Segment Open

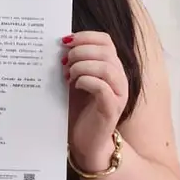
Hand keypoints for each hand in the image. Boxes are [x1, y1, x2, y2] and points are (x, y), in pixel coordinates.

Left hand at [62, 31, 127, 170]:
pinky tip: (75, 86)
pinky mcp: (112, 109)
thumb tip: (60, 45)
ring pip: (106, 67)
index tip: (65, 41)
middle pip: (106, 50)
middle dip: (81, 51)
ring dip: (82, 66)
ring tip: (69, 75)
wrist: (86, 143)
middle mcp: (119, 78)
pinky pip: (102, 87)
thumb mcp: (74, 81)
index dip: (85, 36)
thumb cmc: (80, 111)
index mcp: (111, 67)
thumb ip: (72, 63)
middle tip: (65, 62)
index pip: (106, 40)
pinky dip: (86, 81)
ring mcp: (118, 94)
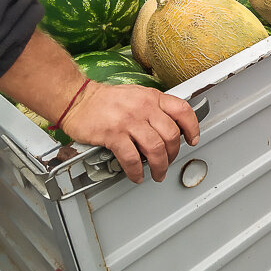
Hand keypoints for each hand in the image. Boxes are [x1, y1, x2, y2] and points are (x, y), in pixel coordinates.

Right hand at [60, 82, 199, 182]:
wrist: (77, 99)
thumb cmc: (105, 100)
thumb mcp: (136, 94)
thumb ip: (153, 108)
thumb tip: (168, 127)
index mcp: (152, 97)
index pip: (182, 110)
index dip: (192, 127)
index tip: (193, 139)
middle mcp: (143, 108)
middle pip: (171, 135)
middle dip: (174, 154)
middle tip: (169, 162)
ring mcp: (129, 121)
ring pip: (155, 149)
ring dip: (159, 166)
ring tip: (157, 173)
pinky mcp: (113, 134)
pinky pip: (131, 158)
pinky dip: (136, 171)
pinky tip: (137, 175)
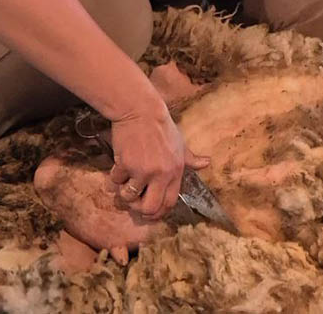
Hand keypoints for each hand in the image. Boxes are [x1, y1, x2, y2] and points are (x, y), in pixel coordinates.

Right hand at [108, 99, 208, 219]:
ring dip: (124, 193)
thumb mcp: (180, 143)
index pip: (169, 203)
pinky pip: (116, 181)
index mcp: (176, 171)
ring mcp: (143, 170)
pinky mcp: (126, 164)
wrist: (141, 110)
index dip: (158, 212)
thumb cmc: (161, 127)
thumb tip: (207, 163)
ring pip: (129, 197)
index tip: (149, 212)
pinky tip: (118, 165)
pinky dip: (114, 176)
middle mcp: (161, 174)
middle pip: (150, 208)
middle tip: (133, 202)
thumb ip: (191, 159)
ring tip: (124, 182)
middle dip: (139, 209)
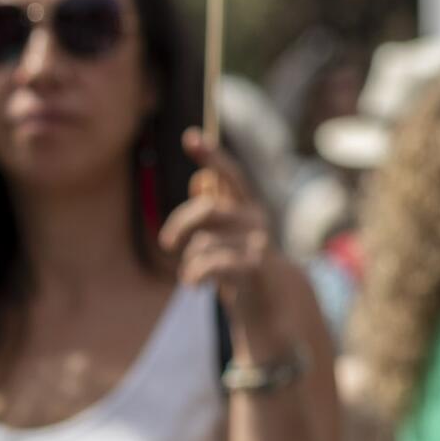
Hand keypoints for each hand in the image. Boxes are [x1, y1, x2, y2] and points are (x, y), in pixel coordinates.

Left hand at [160, 129, 290, 343]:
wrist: (272, 304)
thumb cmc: (242, 266)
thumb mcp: (228, 236)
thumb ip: (217, 208)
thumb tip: (199, 180)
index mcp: (247, 207)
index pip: (230, 175)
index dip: (211, 155)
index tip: (190, 136)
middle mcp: (255, 219)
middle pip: (207, 208)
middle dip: (181, 224)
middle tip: (167, 243)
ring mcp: (257, 242)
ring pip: (204, 242)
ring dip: (190, 261)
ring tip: (190, 276)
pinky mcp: (254, 267)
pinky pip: (211, 264)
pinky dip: (195, 274)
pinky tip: (194, 284)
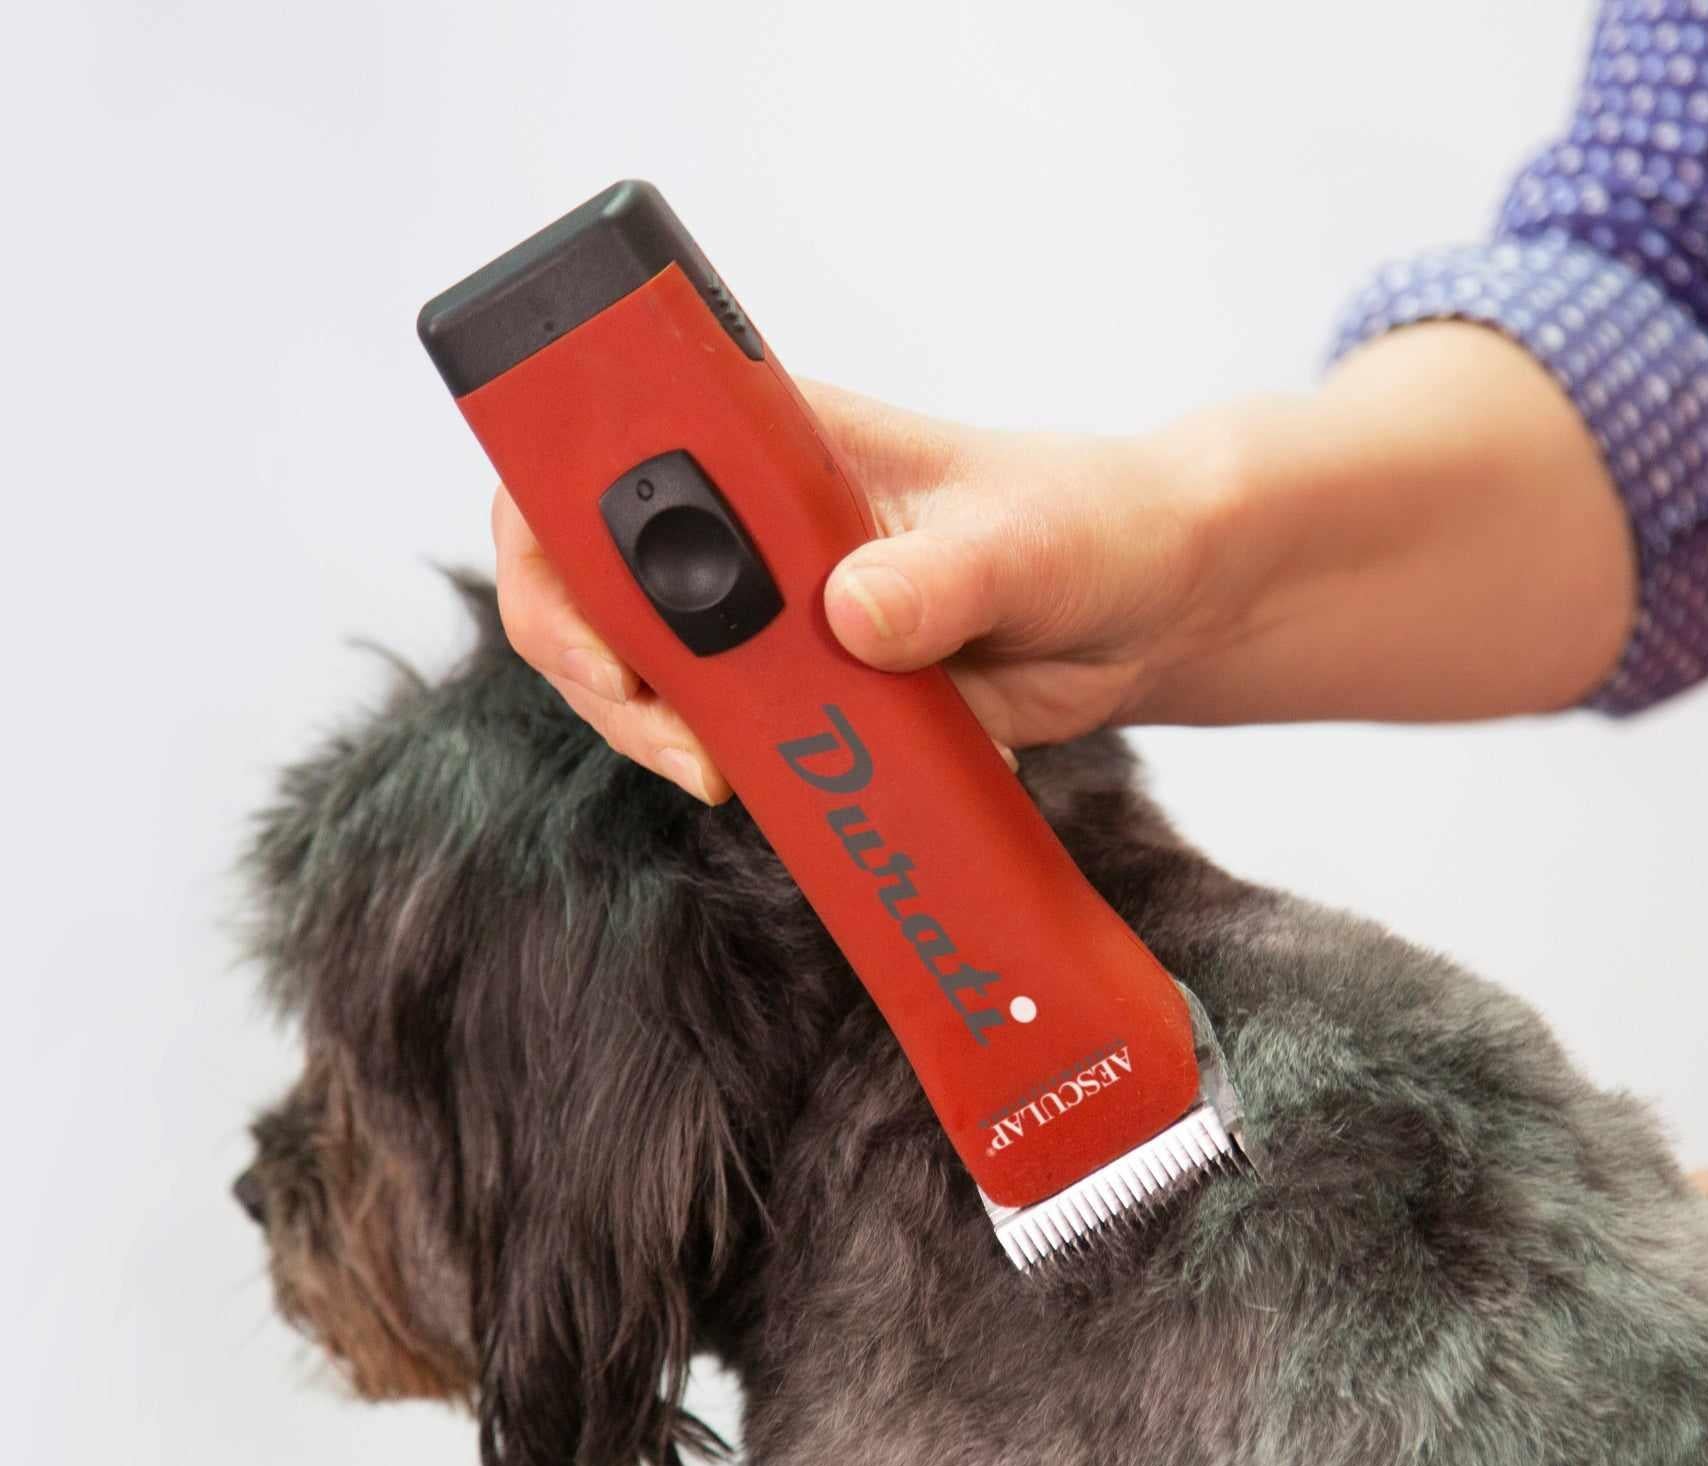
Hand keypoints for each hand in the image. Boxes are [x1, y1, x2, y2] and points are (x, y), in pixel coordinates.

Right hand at [493, 381, 1247, 802]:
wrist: (1149, 608)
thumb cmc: (1091, 524)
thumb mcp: (1029, 544)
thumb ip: (943, 577)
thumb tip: (850, 614)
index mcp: (772, 435)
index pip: (601, 446)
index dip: (558, 532)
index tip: (613, 635)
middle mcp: (744, 517)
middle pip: (587, 580)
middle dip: (602, 671)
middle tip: (686, 745)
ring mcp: (764, 611)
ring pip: (648, 676)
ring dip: (672, 738)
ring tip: (739, 780)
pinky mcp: (801, 690)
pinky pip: (734, 740)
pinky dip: (757, 779)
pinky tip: (826, 787)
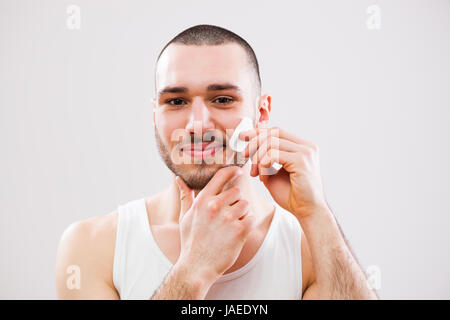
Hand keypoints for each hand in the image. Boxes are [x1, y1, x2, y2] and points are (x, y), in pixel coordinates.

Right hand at [175, 166, 254, 285]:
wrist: (197, 267)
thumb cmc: (191, 242)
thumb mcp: (185, 217)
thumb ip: (186, 196)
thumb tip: (178, 179)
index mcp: (202, 201)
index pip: (221, 176)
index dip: (231, 171)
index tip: (237, 171)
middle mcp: (215, 206)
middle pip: (237, 191)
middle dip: (236, 200)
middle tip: (229, 214)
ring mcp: (228, 218)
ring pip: (245, 204)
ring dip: (242, 213)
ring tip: (232, 224)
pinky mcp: (239, 231)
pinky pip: (251, 218)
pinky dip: (247, 224)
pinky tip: (238, 232)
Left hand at [240, 127, 328, 219]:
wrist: (307, 212)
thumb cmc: (291, 195)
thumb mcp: (273, 172)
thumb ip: (265, 158)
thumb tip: (250, 143)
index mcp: (302, 146)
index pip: (277, 131)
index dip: (258, 132)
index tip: (243, 137)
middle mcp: (306, 146)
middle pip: (273, 133)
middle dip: (254, 143)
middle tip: (244, 156)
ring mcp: (306, 152)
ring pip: (271, 143)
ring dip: (257, 158)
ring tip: (255, 174)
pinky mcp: (301, 161)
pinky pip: (273, 154)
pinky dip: (263, 164)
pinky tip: (262, 178)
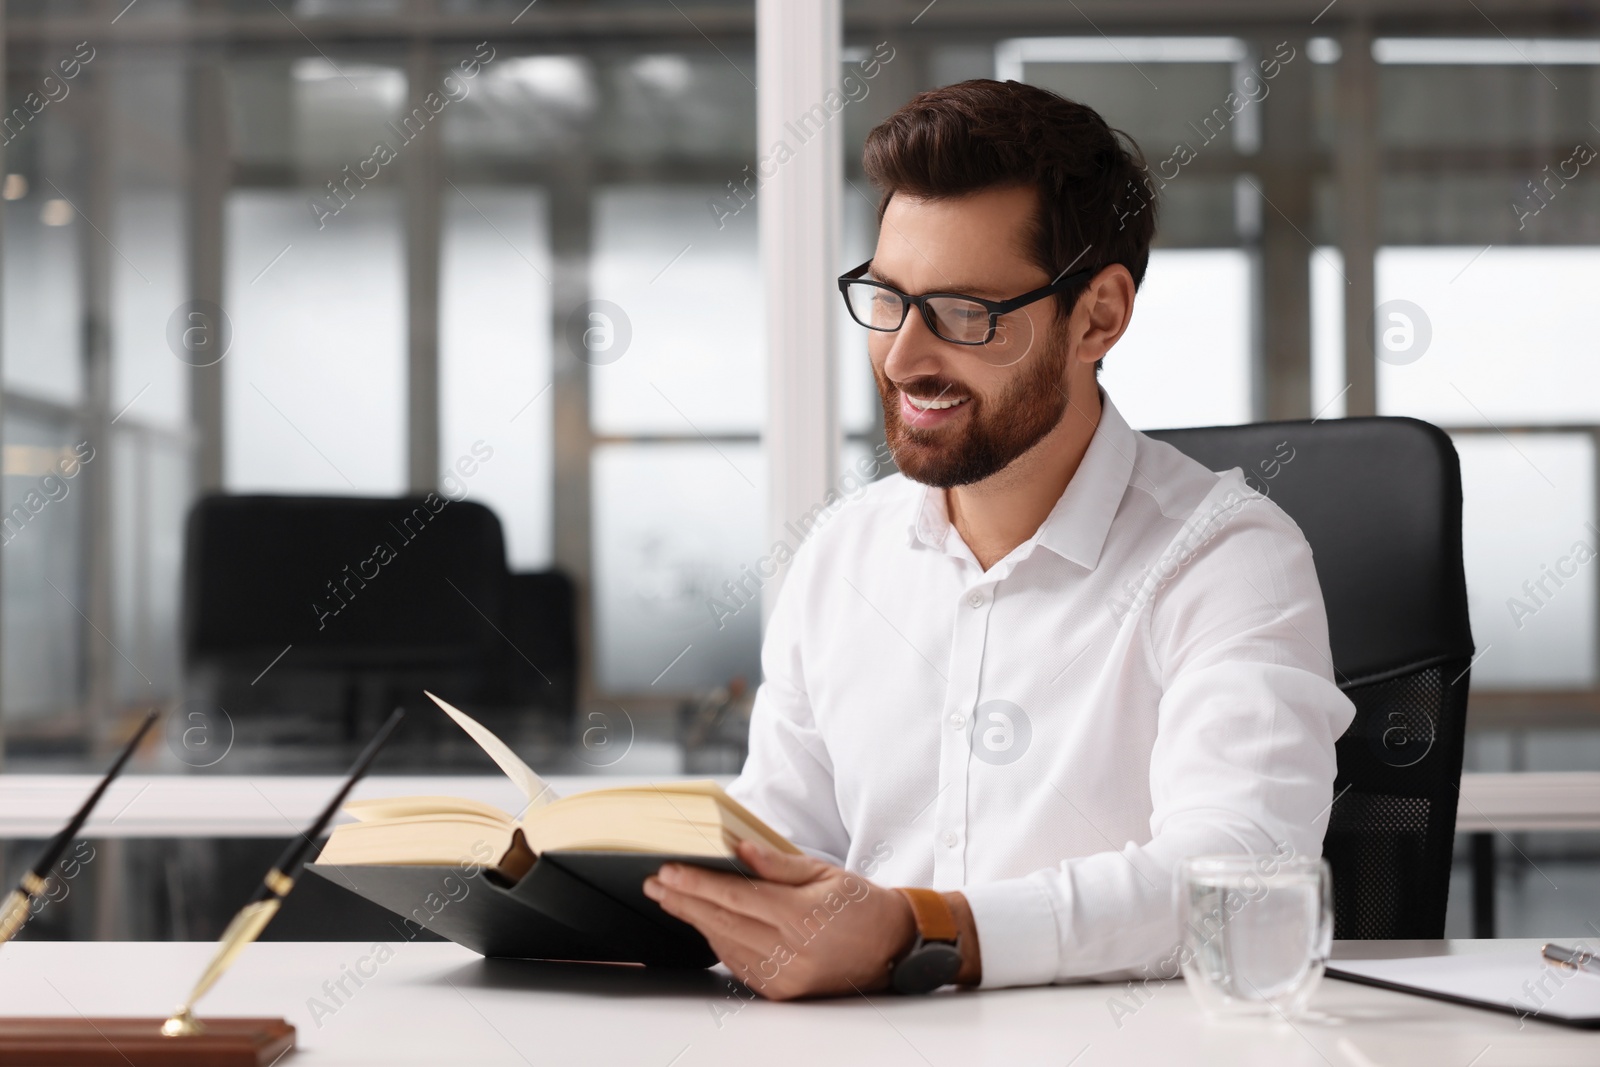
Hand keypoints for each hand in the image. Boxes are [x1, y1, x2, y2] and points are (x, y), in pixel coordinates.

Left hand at [643, 840, 914, 999]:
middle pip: (722, 922)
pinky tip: (704, 923)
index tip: (668, 871)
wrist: (891, 948)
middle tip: (655, 884)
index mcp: (801, 915)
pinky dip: (718, 941)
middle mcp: (790, 950)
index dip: (697, 883)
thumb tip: (739, 849)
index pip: (736, 897)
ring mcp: (785, 976)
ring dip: (696, 921)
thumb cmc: (859, 904)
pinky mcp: (782, 991)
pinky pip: (739, 964)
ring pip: (726, 945)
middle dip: (684, 900)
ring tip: (672, 899)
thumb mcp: (824, 872)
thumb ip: (777, 864)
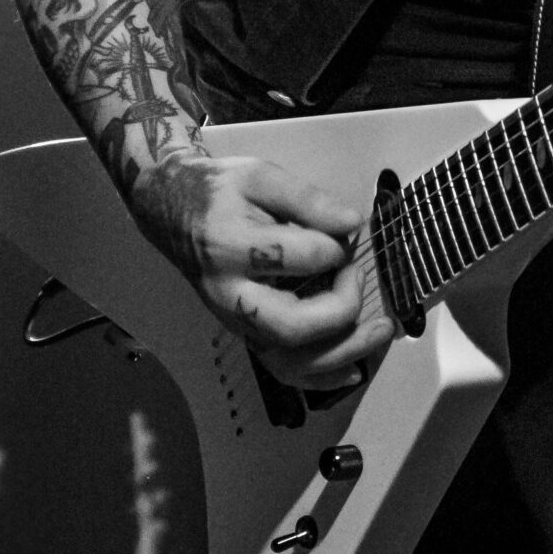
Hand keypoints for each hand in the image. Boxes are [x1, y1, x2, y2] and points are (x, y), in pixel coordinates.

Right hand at [128, 151, 393, 391]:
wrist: (172, 214)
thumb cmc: (219, 194)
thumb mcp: (260, 176)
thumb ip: (307, 198)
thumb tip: (352, 222)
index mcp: (231, 247)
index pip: (298, 257)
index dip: (335, 245)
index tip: (344, 230)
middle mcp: (230, 294)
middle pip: (291, 325)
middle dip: (343, 306)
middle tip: (356, 274)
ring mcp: (236, 321)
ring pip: (290, 360)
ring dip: (343, 351)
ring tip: (379, 330)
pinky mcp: (245, 333)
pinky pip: (282, 371)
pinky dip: (321, 377)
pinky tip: (352, 370)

Segment Closed

• EXERCISE DESCRIPTION
Nothing but the lines from the first line of the records above to the line with "pinky mcp: (113, 134)", inclusive, should be transcribed exactly, and the pictures must be left out.

• WORKED SOLUTION
Hand keypoints for each hand in the image. Boxes are [x1, y1, x2, y2] and points are (x, y), in pixel coordinates.

Left hand at [62, 31, 127, 170]:
pinky tip: (75, 86)
pinky mcp: (112, 109)
thumb tip: (60, 45)
ring pip: (106, 67)
index tip: (65, 41)
middle pip: (106, 50)
middle dip: (81, 51)
ring dip: (82, 66)
ring tip: (69, 75)
wrist: (86, 143)
middle mcp: (119, 78)
pinky pip: (102, 87)
thumb mcp: (74, 81)
index dip: (85, 36)
thumb cmc: (80, 111)
index mcp: (111, 67)
thumb ip: (72, 63)
middle tip: (65, 62)
index pip: (106, 40)
pinky dip: (86, 81)
ring mcp: (118, 94)
Hand keypoints for each hand in the image. Boxes are [x1, y1, x2, y2] and points are (x, y), in pixel coordinates.

Right hand at [60, 82, 199, 182]:
wrist: (77, 99)
thumb cmc: (105, 100)
thumb mcp: (136, 94)
thumb ip: (153, 108)
thumb tip: (168, 127)
index mcp: (152, 97)
index pip: (182, 110)
index dip: (192, 127)
index tip: (193, 139)
middle mcp: (143, 108)
middle pip: (171, 135)
middle dip: (174, 154)
middle tip: (169, 162)
ring mcp: (129, 121)
ring pip: (155, 149)
ring dip: (159, 166)
ring tip: (157, 173)
pinky mcp: (113, 134)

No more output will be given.